Problem 1 => Find every line in the rows below that contains the string "volta", and copy each of those lines.

--- Passage given ---

An Urban's Rural View
Pass the Bubble and Squeak, Please
British food, alas, has long been the target of slings and arrows, some lighthearted, some downright mean. The punchline of one nationality-stereotyping joke defines hell as a place where the police are German, the engineers Italian and the cooks British. Former French Prime Minister Jacques Chirac once famously sniffed, "One cannot trust people whose cuisine is so bad." (http://news.bbc.co.uk/…)
Ever since my first trip to Britain in 1979 I have considered this derision at best exaggerated, at worst misguided. Yes, some British food is, well, basic, like the iconic Ploughman's Lunch (bread, cheese and onions), or the equally renowned Bubble and Squeak (fried leftover vegetables, often potatoes and cabbage). But lots of people, and not just Brits, find it tasty, and as the Romans used to say, "De gustibus non est disputandum" (there's no point arguing over matters of taste).
More importantly, the criticisms ignore the many ways British food has changed as the country has absorbed people and customs from its former colonies -- and beyond. On my first trip to London in 1979, my first dinner was at Khan's, a well-known Indian restaurant. Indian food has grown so popular in Britain that Chicken Tikka Masala is often said to be the national dish.
These days many other ethnic cuisines vie with Indian for popularity. On my most recent trip to Britain -- I'm writing this on the plane ride home -- the first dinner my family and I enjoyed was at a Nepalese/Indian joint in Edinburgh called the Gurkha Cafe and Restaurant.

--- Excerpted records ---

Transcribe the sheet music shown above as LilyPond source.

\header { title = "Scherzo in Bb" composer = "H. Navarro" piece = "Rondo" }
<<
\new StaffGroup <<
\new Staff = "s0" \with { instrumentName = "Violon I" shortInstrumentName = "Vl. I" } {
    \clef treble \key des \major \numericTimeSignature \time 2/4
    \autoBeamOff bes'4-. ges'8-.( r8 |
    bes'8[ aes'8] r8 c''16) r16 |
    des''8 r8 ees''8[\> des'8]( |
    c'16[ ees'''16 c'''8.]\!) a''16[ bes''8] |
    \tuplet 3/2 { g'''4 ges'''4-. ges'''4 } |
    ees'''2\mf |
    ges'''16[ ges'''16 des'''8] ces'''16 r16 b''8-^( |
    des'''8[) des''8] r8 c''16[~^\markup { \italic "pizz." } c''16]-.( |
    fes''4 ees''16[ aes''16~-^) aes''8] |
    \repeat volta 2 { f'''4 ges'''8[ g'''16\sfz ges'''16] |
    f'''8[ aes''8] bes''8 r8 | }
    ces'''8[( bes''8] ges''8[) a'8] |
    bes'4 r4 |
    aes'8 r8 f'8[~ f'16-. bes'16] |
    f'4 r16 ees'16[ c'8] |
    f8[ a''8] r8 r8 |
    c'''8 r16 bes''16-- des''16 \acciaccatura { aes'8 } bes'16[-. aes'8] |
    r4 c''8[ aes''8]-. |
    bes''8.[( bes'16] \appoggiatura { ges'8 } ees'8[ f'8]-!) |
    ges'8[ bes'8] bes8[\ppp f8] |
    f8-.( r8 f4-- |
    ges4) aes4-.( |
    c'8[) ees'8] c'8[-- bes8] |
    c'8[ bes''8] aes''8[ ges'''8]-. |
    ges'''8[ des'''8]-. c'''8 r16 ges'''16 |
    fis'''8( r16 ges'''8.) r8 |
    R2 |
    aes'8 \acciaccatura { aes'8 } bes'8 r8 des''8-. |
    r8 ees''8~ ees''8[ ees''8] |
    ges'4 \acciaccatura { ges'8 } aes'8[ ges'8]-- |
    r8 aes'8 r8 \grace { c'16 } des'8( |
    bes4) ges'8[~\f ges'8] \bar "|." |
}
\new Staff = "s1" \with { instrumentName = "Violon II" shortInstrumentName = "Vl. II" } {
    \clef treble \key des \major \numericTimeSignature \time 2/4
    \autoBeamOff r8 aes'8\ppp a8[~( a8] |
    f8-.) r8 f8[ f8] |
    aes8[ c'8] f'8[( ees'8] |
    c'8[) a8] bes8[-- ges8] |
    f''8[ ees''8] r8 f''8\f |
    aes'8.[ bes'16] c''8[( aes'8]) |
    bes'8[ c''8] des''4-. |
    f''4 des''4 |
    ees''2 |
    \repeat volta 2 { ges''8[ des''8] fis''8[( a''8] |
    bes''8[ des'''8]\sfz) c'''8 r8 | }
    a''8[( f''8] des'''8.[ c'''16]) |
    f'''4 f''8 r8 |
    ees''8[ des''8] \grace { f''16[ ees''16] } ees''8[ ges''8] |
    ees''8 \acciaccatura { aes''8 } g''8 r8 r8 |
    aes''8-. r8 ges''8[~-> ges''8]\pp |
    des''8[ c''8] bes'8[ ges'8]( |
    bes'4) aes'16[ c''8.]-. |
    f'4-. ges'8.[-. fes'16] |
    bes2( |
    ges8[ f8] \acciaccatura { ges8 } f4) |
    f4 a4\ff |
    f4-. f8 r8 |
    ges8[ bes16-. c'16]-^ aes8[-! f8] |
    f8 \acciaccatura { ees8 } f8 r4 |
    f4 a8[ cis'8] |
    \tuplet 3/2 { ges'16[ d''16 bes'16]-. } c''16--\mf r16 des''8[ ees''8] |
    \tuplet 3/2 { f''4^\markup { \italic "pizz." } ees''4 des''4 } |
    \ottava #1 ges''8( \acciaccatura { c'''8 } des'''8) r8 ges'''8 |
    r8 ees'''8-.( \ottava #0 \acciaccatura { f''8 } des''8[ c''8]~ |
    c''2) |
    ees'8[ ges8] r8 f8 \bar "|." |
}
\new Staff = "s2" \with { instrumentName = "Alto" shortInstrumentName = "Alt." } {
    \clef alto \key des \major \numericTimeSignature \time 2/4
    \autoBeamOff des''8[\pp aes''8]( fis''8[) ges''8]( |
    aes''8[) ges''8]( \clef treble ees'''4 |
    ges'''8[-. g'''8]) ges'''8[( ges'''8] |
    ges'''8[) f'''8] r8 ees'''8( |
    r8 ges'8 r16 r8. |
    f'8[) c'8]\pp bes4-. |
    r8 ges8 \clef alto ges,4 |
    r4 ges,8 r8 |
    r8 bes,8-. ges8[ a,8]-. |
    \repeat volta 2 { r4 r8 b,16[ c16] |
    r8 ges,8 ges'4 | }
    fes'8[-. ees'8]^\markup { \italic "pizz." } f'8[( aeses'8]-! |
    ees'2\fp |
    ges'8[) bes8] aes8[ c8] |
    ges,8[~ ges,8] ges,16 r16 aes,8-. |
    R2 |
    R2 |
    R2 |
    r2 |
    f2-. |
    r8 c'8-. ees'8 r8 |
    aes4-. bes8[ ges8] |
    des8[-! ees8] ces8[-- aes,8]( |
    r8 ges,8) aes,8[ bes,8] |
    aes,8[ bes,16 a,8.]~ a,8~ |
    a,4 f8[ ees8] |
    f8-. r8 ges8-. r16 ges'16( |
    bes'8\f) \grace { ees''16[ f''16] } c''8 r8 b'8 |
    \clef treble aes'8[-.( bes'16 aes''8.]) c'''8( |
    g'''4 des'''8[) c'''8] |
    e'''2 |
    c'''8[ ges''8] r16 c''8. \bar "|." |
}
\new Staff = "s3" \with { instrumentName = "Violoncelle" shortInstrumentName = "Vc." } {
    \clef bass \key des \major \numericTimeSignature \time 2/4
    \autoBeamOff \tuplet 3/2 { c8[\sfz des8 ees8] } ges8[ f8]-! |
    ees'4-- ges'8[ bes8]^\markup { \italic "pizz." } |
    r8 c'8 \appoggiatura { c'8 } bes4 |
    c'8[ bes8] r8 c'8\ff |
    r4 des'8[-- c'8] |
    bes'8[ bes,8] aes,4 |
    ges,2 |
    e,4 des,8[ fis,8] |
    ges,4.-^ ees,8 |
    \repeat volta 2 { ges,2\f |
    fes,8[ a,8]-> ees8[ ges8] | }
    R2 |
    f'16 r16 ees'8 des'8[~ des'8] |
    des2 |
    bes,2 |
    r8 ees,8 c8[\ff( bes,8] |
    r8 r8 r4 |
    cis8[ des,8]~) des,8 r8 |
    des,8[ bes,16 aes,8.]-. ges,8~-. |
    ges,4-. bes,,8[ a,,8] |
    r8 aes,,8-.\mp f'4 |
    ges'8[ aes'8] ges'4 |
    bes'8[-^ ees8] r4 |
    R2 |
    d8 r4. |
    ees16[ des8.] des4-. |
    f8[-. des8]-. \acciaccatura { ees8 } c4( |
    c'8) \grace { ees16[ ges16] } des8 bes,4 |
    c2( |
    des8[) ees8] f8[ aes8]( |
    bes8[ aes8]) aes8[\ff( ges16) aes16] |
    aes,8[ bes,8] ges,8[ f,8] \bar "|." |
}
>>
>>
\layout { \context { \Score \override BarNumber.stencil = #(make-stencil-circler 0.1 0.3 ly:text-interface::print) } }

---

Problem 2 => Repeat the piece on British food above word for word, from "These days many" to "Cafe and Restaurant.".

Full answer 1 =>
    \repeat volta 2 { f'''4 ges'''8[ g'''16\sfz ges'''16] |
    \repeat volta 2 { ges''8[ des''8] fis''8[( a''8] |
    \repeat volta 2 { r4 r8 b,16[ c16] |
    \repeat volta 2 { ges,2\f |

Full answer 2 =>
These days many other ethnic cuisines vie with Indian for popularity. On my most recent trip to Britain -- I'm writing this on the plane ride home -- the first dinner my family and I enjoyed was at a Nepalese/Indian joint in Edinburgh called the Gurkha Cafe and Restaurant.